> Source passage
====
An appraiser's duty is to inspect the property being appraised to ascertain the true status of that property.
Once the site has been inspected, an appraiser uses two or three approaches to determining the value of real property: a cost approach, a sales comparison and, in the case of a rental property, an income approach.
The cost approach is the easiest to understand. The appraiser uses information on local building costs, labor rates and other factors to determine how much it would cost to construct a property similar to the one being appraised.
Appraisers also rely on the sales comparison approach to develop an estimate of value. Recent sales in the vicinity are considered with the most ''comparable'' properties chosen as the sales. The sales prices of these properties are used as a basis to begin the sales comparison approach.
The appraiser adjusts the comparable properties to more accurately portray the subject property. For example, if the comparable property has a fireplace and the subject does not, the appraiser may deduct the value of a fireplace from the sales price of the comparable home. If the subject property has an extra half-bathroom and the comparable does not, the appraiser might add a certain amount to the comparable property.
In the case of income producing properties - rental houses for example - the appraiser will often use a third approach to valuing the property. In this case, the amount of income the property produces is used to arrive at the current value of those revenues over the foreseeable future.
Combining information from all approaches, the appraiser is then ready to stipulate an estimated market value for the subject property.
It is important to note that while this amount is probably the best indication of what a property is worth, it may not be the final sales price. There are always mitigating factors such as seller motivation, urgency or ''bidding wars'' that may adjust the final price up or down. The appraised value represents the value after typical marketing and exposure and negotiations are completed. It should not be the starting point for a listing.
====
> Dataset extract

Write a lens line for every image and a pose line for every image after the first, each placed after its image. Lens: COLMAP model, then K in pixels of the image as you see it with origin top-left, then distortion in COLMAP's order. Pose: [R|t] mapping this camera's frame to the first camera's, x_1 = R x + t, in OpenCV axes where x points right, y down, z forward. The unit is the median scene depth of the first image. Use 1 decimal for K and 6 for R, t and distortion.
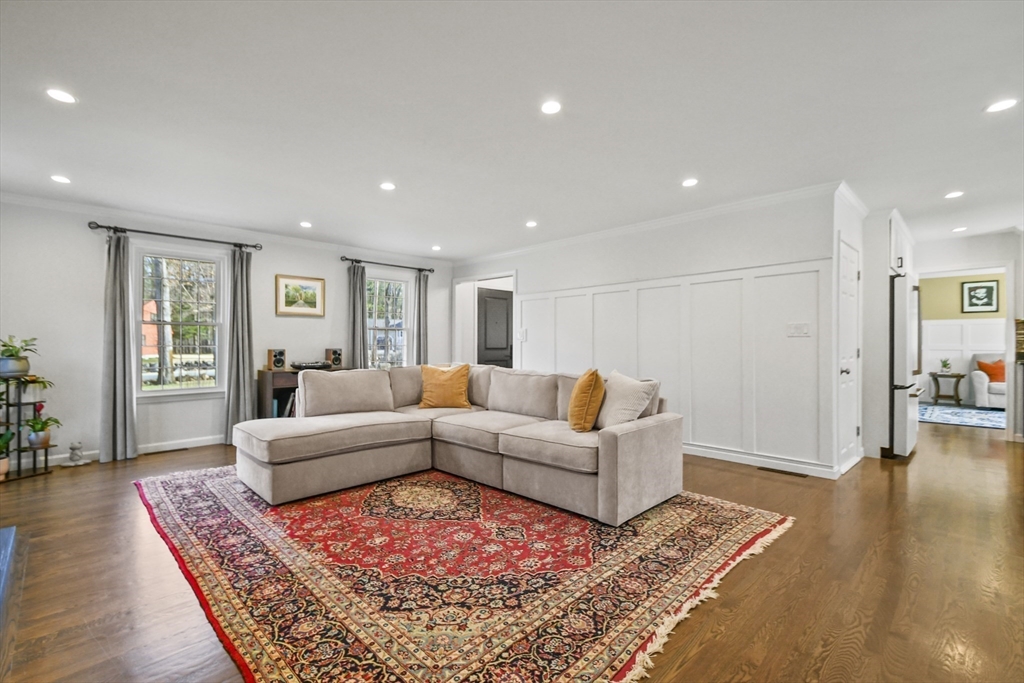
lens RADIAL K [[456.0, 0, 483.5], [0, 456.0, 343.0], [0, 0, 1]] dist [0.024093, -0.009706]
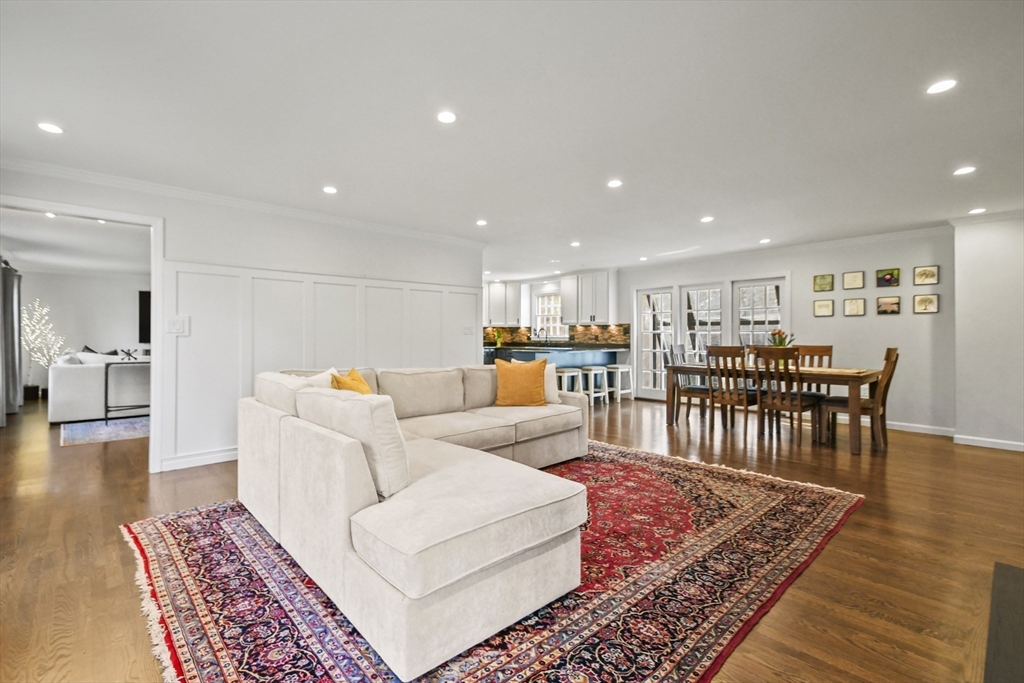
lens RADIAL K [[454.9, 0, 506.1], [0, 454.9, 337.3], [0, 0, 1]] dist [-0.001583, -0.000495]
pose [[0.016451, 0.000963, 0.999864, -0.966422], [0.001443, 0.999998, -0.000987, -0.000425], [-0.999864, 0.001459, 0.016449, 0.951545]]
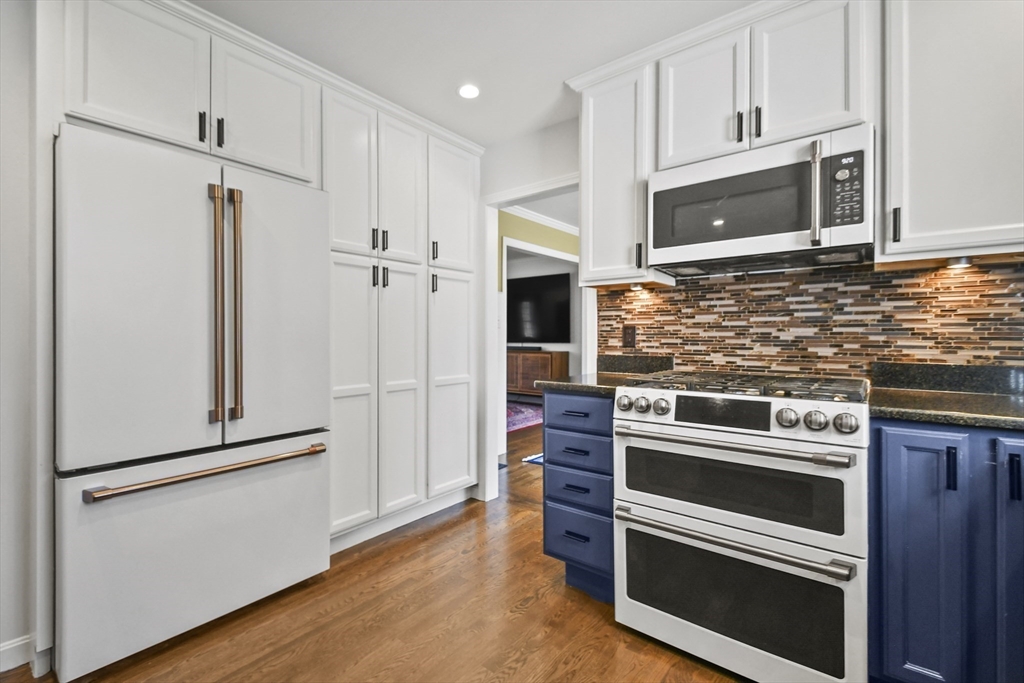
====
> Problem to solve
Name every approach to valuing real property that the passage on real estate appraisal describes.

> Response to the exercise
- Cost approach
- Sales comparison approach
- Income approach